Lessons from Limbaugh

>     Turkey is mobilizing to invade northern Iraq to attack the Kurds. The United States House of Representatives, led by Speaker Nancy Pelosi, is about to pass a formerly introduced resolution condemning the ethnic cleansing of Armenians by the Ottoman Empire (read as “former Turks”) that occurred hundreds of years ago. Several former U.S. Secretaries of State see the resolution’s passage as untimely, antagonistic to Turkey, the probable reason for the mobilization of Turkish troops on Iraq’s northern border, and an ill portent for the likelihood that the U.S. military will be able to continue to use Turkish air space and passageways to move troops into Iraq.
    On it’s face, and at first glance, I’d have to agree. But we live in challenging times that demand we think beyond the surface of things as well as for ourselves. So, upon further glance, I see a different reality.
    Ethnic cleansing is reprehensible whenever and wherever it occurs. As a Jew, I am gratified that the world, albeit late in coming, acknowledged Hitler’s and the German peoples’ efforts to exterminate certain ethnic and religious groups, mine included. To this day, Holocaust deniers and those who give them a platform, raise my ire. I can imagine that Armenians, who were the object of just such an effort by the ancestors of today’s Turks, have waited long and painfully for acknowledgment of the horror their ancestors experienced.
    I am proud to be part of the nation that is willing to step up and publicly make such an acknowledgment and condemnation. We must never be silent about an attempt to exterminate a people because they are different from us…primarily because they are us. We, the people of the world, are simply variations of a common theme called Humanity. To deny or injure one part of us is to inflict, inevitably, pain upon all parts of us.
    As for the fear-based propaganda being touted that such a resolution will “anger Turkey” and thereby cause it to retaliate against both us and the Kurds…a step they obviously took today by passage of a resolution to invade Northern Iraq…well, let me digress to something I heard today on the radio.  
    Rush Limbaugh was speaking about Hilary Clinton’s recent statement that she thinks a woman in politics needs to have “skin as tough as a rhinoceros” then likened herself to Eleanor Roosevelt in terms of criticism endured. Mr. Limbaugh, in an attempt to mock both Hilary Clinton and Eleanor Roosevelt by reference to the rhino comment, said that “there were likely no two First Ladies in history more frequently cheated on by their husbands” than the two of them. Somehow, Mr. Limbaugh blames the moral failures of Bill Clinton and Franklin Roosevelt on the women they were married to rather than on the egocentric, immature and misguided choices made by the men themselves.
    Which leads me to Turkey and it’s reaction to the pending U.S. resolution. If Turkey chooses to respond with military aggression against the Kurds and closure of it’s air and ground space to U.S. troops, that will be the responsibility of the Turkish government and it’s people, not the fault of the U.S. resolution.
    Remember the old saying, “It’s not what happens to you it’s how you handle it?” Well, that’s it. That’s how it works.
    I think the U.S. Resolution is a good thing but only halfway to being a great thing. It needs to condemn the action against the Armenians and it needs to also forgive the Ottomans for having behaved poorly at the time.
    Acknowledgment + forgiveness. It’s the motto of the State of Israel and the Jewish people towards the Holocaust. “Forgive but never forget.”
    There are a few lessons to be gleaned form this most current dilemma.

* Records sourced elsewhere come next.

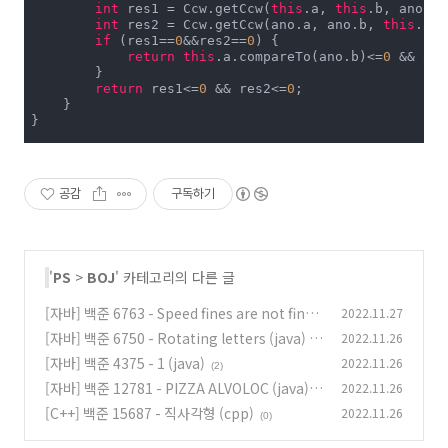
int
 res1 = Ccw.getCcw(
this
.a, 
this
.b, ano.a)
int
 res2 = Ccw.getCcw(ano.a, ano.b, 
this
.a) 
if
 (res1==
0
&&res2==
0
) {

return
this
.a.compareTo(ano.b)<=
0
 && ano
        }

return
 res1<=
0
 && res2<=
0
;

    }

}

class
Ccw
{

public
static
int
getCcw
(Point a, Point b, Point
        Point[] arr = {a,b,c,a};

공감
구독하기
int
 sum = 
0
;

for
 (
int
 i = 
0
; i < 
3
; i++) {

            sum += arr[i].x*arr[i+
1
].y-arr[i+
1
].x*ar
        }

return
 sum>
0
?
1
:sum<
0
?-
1
:
0
;

'
PS
>
BOJ
' 카테고리의 다른 글
    }

}

[자바] 백준 6763 - Speed fines are not fine!
2022.11.27
class
UnionFind
{

(java)
[자바] 백준 6750 - Rotating letters (java)
2022.11.26
(0)
int
[] parents;

[자바] 백준 4375 - 1 (java)
2022.11.26
(0)
(2)
public
UnionFind
(
int
 num)
{

[자바] 백준 12781 - PIZZA ALVOLOC (java)
2022.11.26
        parents = 
new
int
[num];

        Arrays.fill(parents, -
1
);

[C++] 백준 15687 - 직사각형 (cpp)
2022.11.26
(0)
(0)
    }
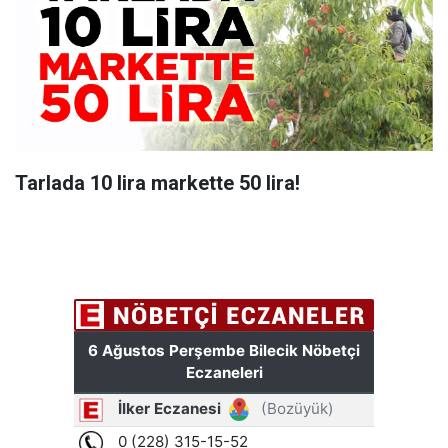
Tarlada 10 lira markette 50 lira!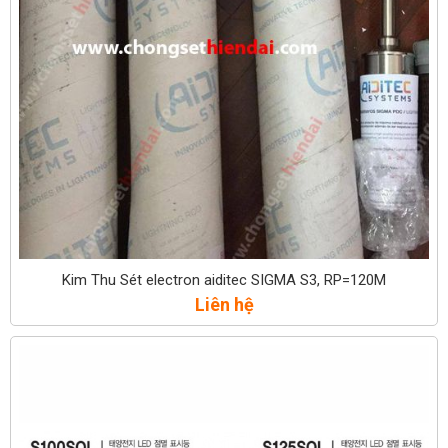
Kim Thu Sét electron aiditec SIGMA S3, RP=120M
Liên hệ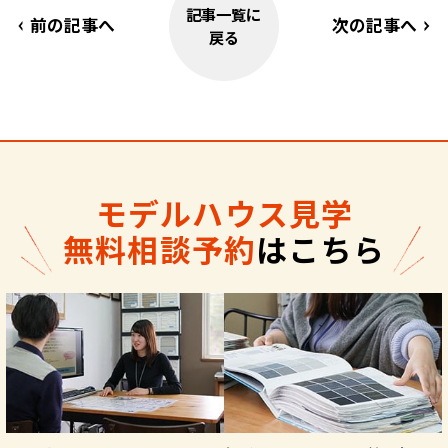
記事一覧に
前の記事へ
次の記事へ
戻る
モデルハウス見学
無料相談予約
はこちら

    1.  Harm done to one is harm done to all.
    2.  Behavior is personal and responsibility for choice remains with the one doing the choosing.
    3.  Official acknowledgment of reprehensible behavior by a government is a reasonable act.
    4.  Without forgiveness, pain and hatred fester.
    5.  With forgiveness, all parties are liberated to move past the moment.

     Infighting within the U.S. over the resolution, U.S. condemnation of Turkey absent forgiveness, a reactive, aggressive response by the Turks, a cycle of blame, anger and aggression…these are all part of an old paradigm that has repeatedly failed to create a better world, or a better way.
    Let us take this opportunity to take responsibility for how and why we act, and react, as we do and step into the light of a new paradigm where compassion for our diversity and forgiveness for our humanity are the principles that guides us and the foundation upon which we build a better future.
    Oh yes, and one further lesson, Mr. Limbaugh.
    Men who blame women for the poor choices they themselves make need to grow up.